第19話 お宝

「私はライトを持ってる。ボールペンについてる小さいやつだけど」

「心細いけどないよりましだ」


 腰をかがめなくても歩けるくらいの結構広そうな入り口から、黒辻がそのライトを奥に向けた。どうやら地下に向かって伸びているようで、全容は進んでみないとわからない。

 足元の砂は乾いているし、清潔ではないけど雨風は凌げそうで、石を投げ込んでもそれが転がる音しか反響せず、とりあえずは安全なのかもしれない。


「荷物を下ろして、休憩しようか」


 黒辻はずかずか踏み込み、すぐに壁にもたれた。それをされると、一人だけ突っ立っているわけにはいかない。


「なあ銀城。この先に何があるのか気にならないかい?」


 洞窟の先、当然気になるが、怖いから行きたくない。しかし口にすればこれ以上の恐怖となりそうで、黙ったまま首を横にふった。


「気になるべきだよ。
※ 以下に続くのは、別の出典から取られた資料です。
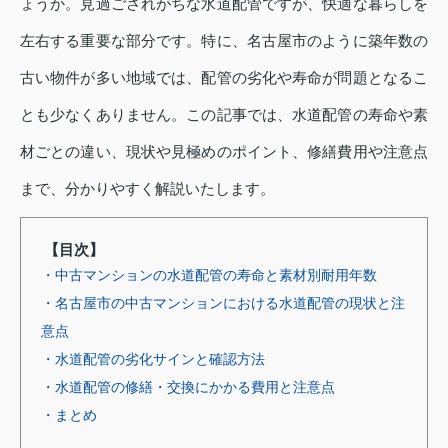
ょうか。見過ごされがちな水道配管ですが、快適な暮らしを
左右する重要な部分です。特に、名古屋市のように築年数の
古い物件が多い地域では、配管の劣化や寿命が問題となるこ
とも少なくありません。この記事では、水道配管の寿命や素
材ごとの違い、現状や見極めのポイント、修繕費用や注意点
まで、分かりやすく解説いたします。
【目次】
・中古マンションの水道配管の寿命と素材別耐用年数
・名古屋市の中古マンションにおける水道配管の現状と注
意点
・水道配管の劣化サインと確認方法
・水道配管の修繕・交換にかかる費用と注意点
・まとめ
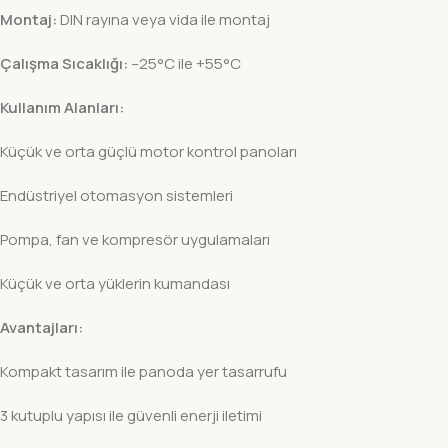
Montaj:
DIN rayına veya vida ile montaj
Çalışma Sıcaklığı:
–25°C ile +55°C
Kullanım Alanları:
Küçük ve orta güçlü motor kontrol panoları
Endüstriyel otomasyon sistemleri
Pompa, fan ve kompresör uygulamaları
Küçük ve orta yüklerin kumandası
Avantajları:
Kompakt tasarım ile panoda yer tasarrufu
3 kutuplu yapısı ile güvenli enerji iletimi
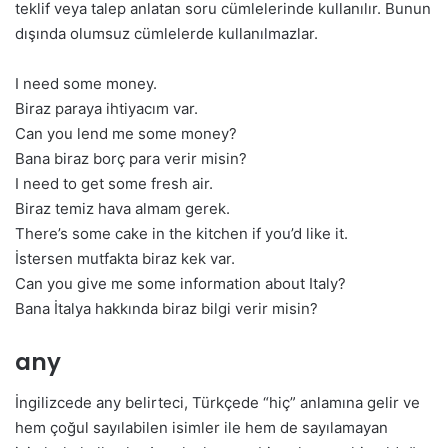
teklif veya talep anlatan soru cümlelerinde kullanılır. Bunun
dışında olumsuz cümlelerde kullanılmazlar.
I need some money.
Biraz paraya ihtiyacım var.
Can you lend me some money?
Bana biraz borç para verir misin?
I need to get some fresh air.
Biraz temiz hava almam gerek.
There’s some cake in the kitchen if you’d like it.
İstersen mutfakta biraz kek var.
Can you give me some information about Italy?
Bana İtalya hakkında biraz bilgi verir misin?
any
İngilizcede any belirteci, Türkçede “hiç” anlamına gelir ve
hem çoğul sayılabilen isimler ile hem de sayılamayan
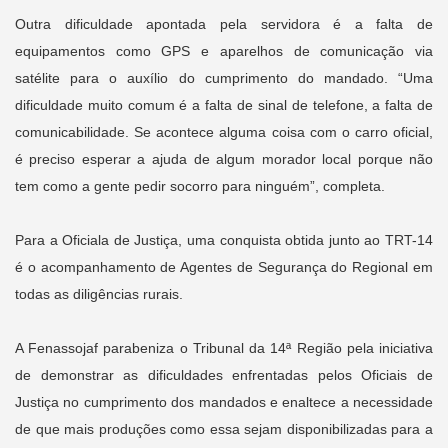
Outra dificuldade apontada pela servidora é a falta de
equipamentos como GPS e aparelhos de comunicação via
satélite para o auxílio do cumprimento do mandado. “Uma
dificuldade muito comum é a falta de sinal de telefone, a falta de
comunicabilidade. Se acontece alguma coisa com o carro oficial,
é preciso esperar a ajuda de algum morador local porque não
tem como a gente pedir socorro para ninguém”, completa.
Para a Oficiala de Justiça, uma conquista obtida junto ao TRT-14
é o acompanhamento de Agentes de Segurança do Regional em
todas as diligências rurais.
A Fenassojaf parabeniza o Tribunal da 14ª Região pela iniciativa
de demonstrar as dificuldades enfrentadas pelos Oficiais de
Justiça no cumprimento dos mandados e enaltece a necessidade
de que mais produções como essa sejam disponibilizadas para a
だって、ここを宿にしたとして、夜中にあそこから何かが出てきたらどうなる」

「怖い想像をさせないでくれ」

「それが現実のものにならないよう、調査する必要があるんだ」

「言っていることはわかる。でも」

「じゃあ私だけ行く」


 勝手にしろと突っぱねることができたら楽だろう。でも、それができないから入学から今の今までつるんできたのかもしれない。


「いいんだね? もう行っちゃうよ? ほら、立ち上がったぞ? 歩くぞ?」


 こんなの子ども騙しの脅しともいえない。黒辻だって怖いはずで、好奇心のために俺を道連れにしようとしている。
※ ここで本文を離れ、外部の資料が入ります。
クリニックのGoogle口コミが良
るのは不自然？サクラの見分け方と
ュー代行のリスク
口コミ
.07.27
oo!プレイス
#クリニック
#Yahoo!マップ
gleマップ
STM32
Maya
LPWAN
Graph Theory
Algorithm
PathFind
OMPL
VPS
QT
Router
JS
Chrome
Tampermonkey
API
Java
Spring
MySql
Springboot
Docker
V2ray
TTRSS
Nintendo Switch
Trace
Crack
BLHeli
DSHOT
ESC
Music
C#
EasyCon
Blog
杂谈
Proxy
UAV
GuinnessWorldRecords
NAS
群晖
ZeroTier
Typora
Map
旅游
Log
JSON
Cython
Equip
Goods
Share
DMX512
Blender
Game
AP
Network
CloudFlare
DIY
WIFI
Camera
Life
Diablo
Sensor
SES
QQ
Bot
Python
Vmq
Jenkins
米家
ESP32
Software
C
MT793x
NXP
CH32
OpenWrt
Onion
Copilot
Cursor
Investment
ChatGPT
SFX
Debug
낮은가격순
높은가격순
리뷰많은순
 こんなのは全部パフォーマンスだ、俺は彼女の演技を客席から鑑賞し、頃合いになったら壇上に上るという筋書きがあるのかもしれない。


「……銀城?」

「なんだよ」

「いつもならもっと、慌てふためいて俺も行くって言うはずなのに」

「考え事してただけだよ。さ、進んでみよう」

「だったらもっと早くしてくれないかな。ともあれきみの心配を掻き立てる作戦は成功したね」

「バラすなよ」

「バラしても関係ないだろ?」


 そうなんだよね。何があっても、どんな裏があっても、多分筋書きからは外れない。


「なあ、いつも作戦立てて俺を誘導してんのか?」

「経験と予測だよ」


 やや下りの斜面を壁に手を添えながら慎重に降りていく。風が吹き抜けてくるので、呼吸の心配は必要ないだろうけど、光源がペンライトだけというのは頼りない。


「冒険だね」


 彼女の呟きは震えていて、ライトも小刻みに揺れている。武者震いが喉をも強張らせている。


「あれだな、ゴブリンみたいな序盤の敵が出てくるやつだ」

「危険性は低いが討伐目的以外で出会ったら逃げるべき。講義ではそう習ったね」

「十徳ナイフの刃渡りは四センチだ。これじゃあ武器ですらないからなあ。実習で松明の作り方を教えてくれるのいつだっけ」

「来週の木曜日」


 口数が減らないよう、俺たちは次々に話題を変えた。暗闇に押しつぶされないように。


 背後に光を背負わなくなったころ、ちょっとした空間が現れた。天井の一部が崩落し、陽光が差し込んでいる。

 落ちた土砂だけに草木が萌え、使命を終えたロボットが佇んでいるような風景だが、目を奪われたのはそれにではない。


「マジかよ。あんなの初めて見たぞ」


 宝箱である。木製であり、意匠があしらわれ、金属の蝶番に鍵はない。古ぼけてはいるがどこからどう見てもお宝が入っていると想起させる箱が、ぽつんと転がっているのだ。


「開けてみようか。お、お、お宝だよあれは。なあ銀城、開けよう」

「落ち着け。落ち着け。開け、開けていいのか」

「わからないけど開けるべきだ。やるぞ銀城。やってくれ銀城」


 一瞬で興奮はピークに達した。俺たちの他は無人であることを確認し、


「何が入っているか、正解したほうの所持品に加える。どうだ」

「剣。俺は剣だ、鉄板だろ」


 二人してのこのこ盗人のように錠前を調べ、鍵がかかっていないことを確かめた。


「私は、剣意外で」

「ずるい!」


 待てと引き止める前に、黒辻が蹴り開ける。